**Request:** Go over the data and copy out each line with "which" in it.

Content starts

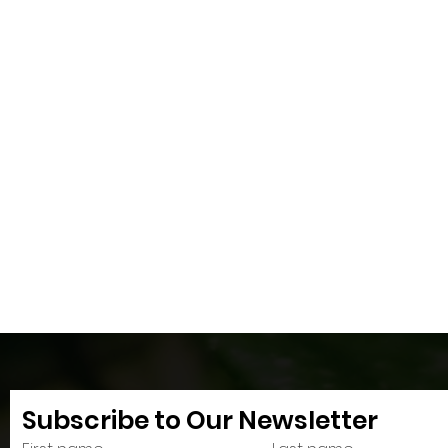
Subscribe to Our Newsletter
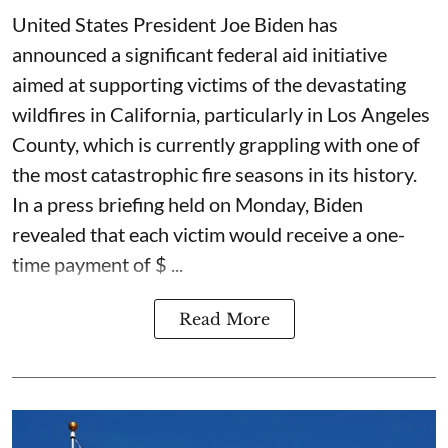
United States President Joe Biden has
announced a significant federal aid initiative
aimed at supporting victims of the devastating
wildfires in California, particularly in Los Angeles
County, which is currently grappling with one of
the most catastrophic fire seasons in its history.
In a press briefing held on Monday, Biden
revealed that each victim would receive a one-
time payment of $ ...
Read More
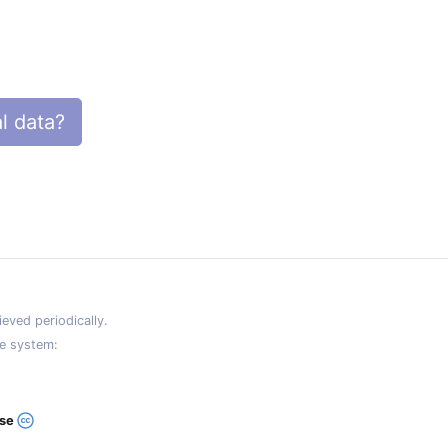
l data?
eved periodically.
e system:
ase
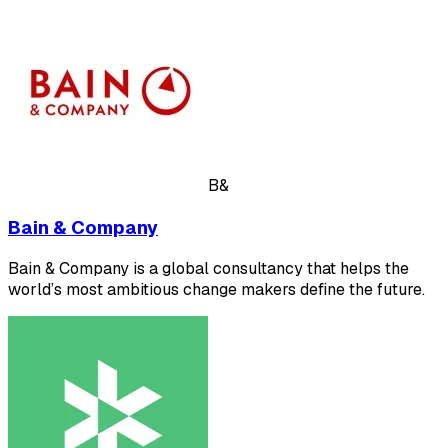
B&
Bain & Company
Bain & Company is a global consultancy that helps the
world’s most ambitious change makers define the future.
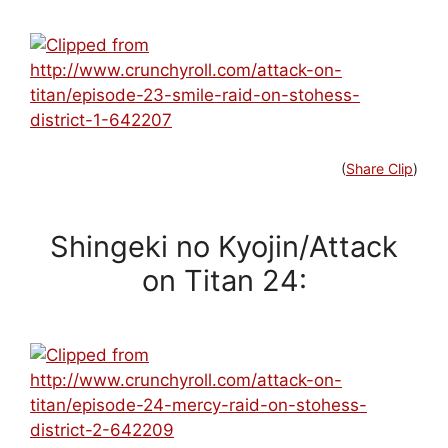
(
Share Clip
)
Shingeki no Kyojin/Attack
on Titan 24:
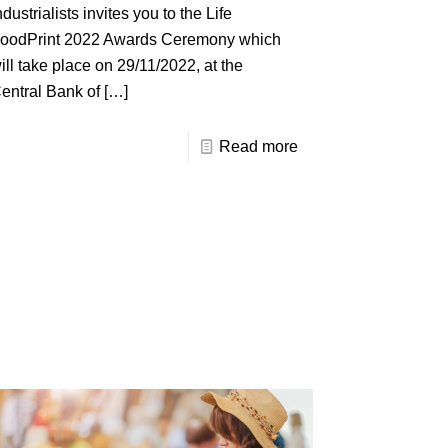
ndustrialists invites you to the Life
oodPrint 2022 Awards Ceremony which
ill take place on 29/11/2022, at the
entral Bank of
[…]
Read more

Content ends

**Expected output:**
County, which is currently grappling with one of
oodPrint 2022 Awards Ceremony which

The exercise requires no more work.